This modified polyolefin is, for example, one of those produced by
the supplier Mitsui Chemicals under the references Admer and more
particularly Admer QF550E, QB510E, AT843E, AT190E, AT1657E,
AT1658E, or QF551E. The polyolefin may also be one of those
produced by the supplier EMS Chemie under the reference Grilon, and
more particularly Grilon XE3153 or CR8E; or it may be one of the
materials produced by the supplier Dupont de Nemours under the
references Binel, series 5000, and more particularly 50E571 or
50E725.
[0032] A thermoplastic elastomer compatible with polyamide may also
be used for the intermediate layer 9. This thermoplastic elastomer
may, for example, be a polypropylene incorporating rubbery phases
such as an ethylene propylene diene monomer (EPDM). The material
may incorporate a polyamide phase having the same nature as that
used for the outer layer 8.
[0033] The thermoplastic elastomer used is, for example, one of
those produced by the supplier AES under the references Santoprene,
and more particularly Santoprene 191-55PA, 191-75PA, or
191-85PA.
[0034] In the variant of FIG. 5, an additional intermediate layer
10 is disposed between the inner layer 6 and the intermediate layer
7.
[0035] The intermediate layer 10 is made of a thermoplastic
material presenting properties of adhesion with the materials of
the inner layer 6 and of the intermediate layer 7. This
thermoplastic material comprises at least one phase which is
compatible with the material of the inner layer 6 and which is
modified by chemical functions compatible with the material of the
intermediate layer 7, or it comprises at least one phase which is
compatible with the material of the intermediate layer 7 and which
is modified by chemical functions compatible with the material of
the inner layer 6. The material used for the intermediate layer 10
may also be a mixture of a material that is compatible with the
material of the inner layer 6 and a material that is compatible
with the material of the intermediate layer 7.

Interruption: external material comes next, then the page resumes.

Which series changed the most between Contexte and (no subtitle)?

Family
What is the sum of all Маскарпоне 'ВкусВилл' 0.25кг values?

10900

[0036] The thermoplastic material used for the intermediate layer
10 is, for example, the material produced by the supplier Mitsui
Chemicals under the reference TL221.
[0037] The embodiments of FIGS. 3, 4, and 5 are advantageous when
the cohesion between the layers that are in direct contact with one
another is sufficient for the intended application. Nevertheless,
the coupling systems at the ends are designed to compensate for any
lack of cohesion of the layers between one another so as to
conserve satisfactory mechanical strength and leaktightness at the
couplings at the ends of the pipe.
[0038] In the variant of FIG. 6, two additional intermediate layers
9 and 10 have been added to the structure described with reference
to FIG. 3.
[0039] The intermediate layer 9 disposed between the intermediate
layer 7 and the outer layer 8 is identical to that described above
with reference to FIG. 4.
[0040] The intermediate layer 10 disposed between the inner layer 6
and the intermediate layer 7 is identical to that described above
with reference to FIG. 5.
[0041] This variant is particularly advantageous when relatively
strong cohesion is needed between the layers 6, 7, and 8.
[0042] With reference to FIG. 7, the pipe in the third embodiment
of the invention is a three-layer pipe comprising an inner layer
11, an intermediate layer 12, and an outer layer 13.

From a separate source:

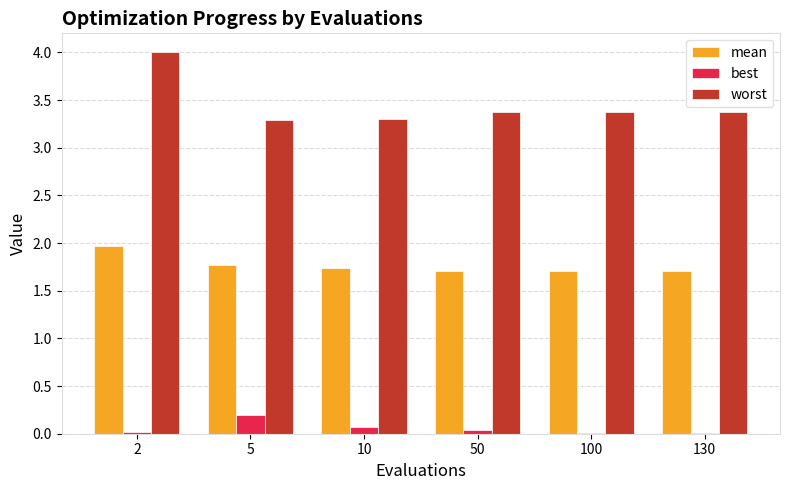

What is the sum of all worst values?

20.7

[0043] The inner layer 11 is a thermoplastic material identical to
that of the above-described inner layer 1.
[0044] The material of the intermediate layer 12 is identical to
that of the intermediate layer 10 described above.
[0045] The material of the outer layer 13 is identical to that of
the intermediate layer 7 described above.

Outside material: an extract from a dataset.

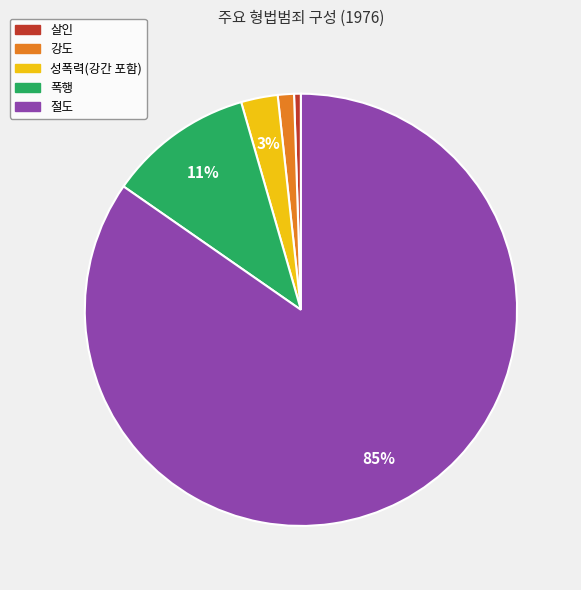

Which has a higher value, 성폭력(강간 포함) or 폭행?

폭행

[0046] This solution is particularly advantageous when the
temperature in use does not exceed 100.degree. C. The material of
the outer layer 13 then provides sufficient mechanical strength, in
particular for pressures of less than about two bars.
[0047] The intermediate layer 12 is optional when cohesion between
the inner layer 11 and the outer layer 13 is sufficient for the
intended application.
[0048] The pipes of the embodiments and variants described above
are manufactured by co-extruding all of the layers. They can also
be obtained by co-extruding some of the layers and then covering
them in another layer, or by extruding one layer and then covering
it. The pipes may be made by blow extrusion.
[0049] The pipes may be smooth or corrugated, and they may be
subjected to treatments such as thermoforming.
[0050] Naturally, the invention is not limited to the embodiments
described and variations can be applied thereto without going
beyond the ambit of the invention as defined by the claims.
[0051] In particular, the term "pipe" is used to mean any portion
of a circuit for conveying fluid.
* * * * *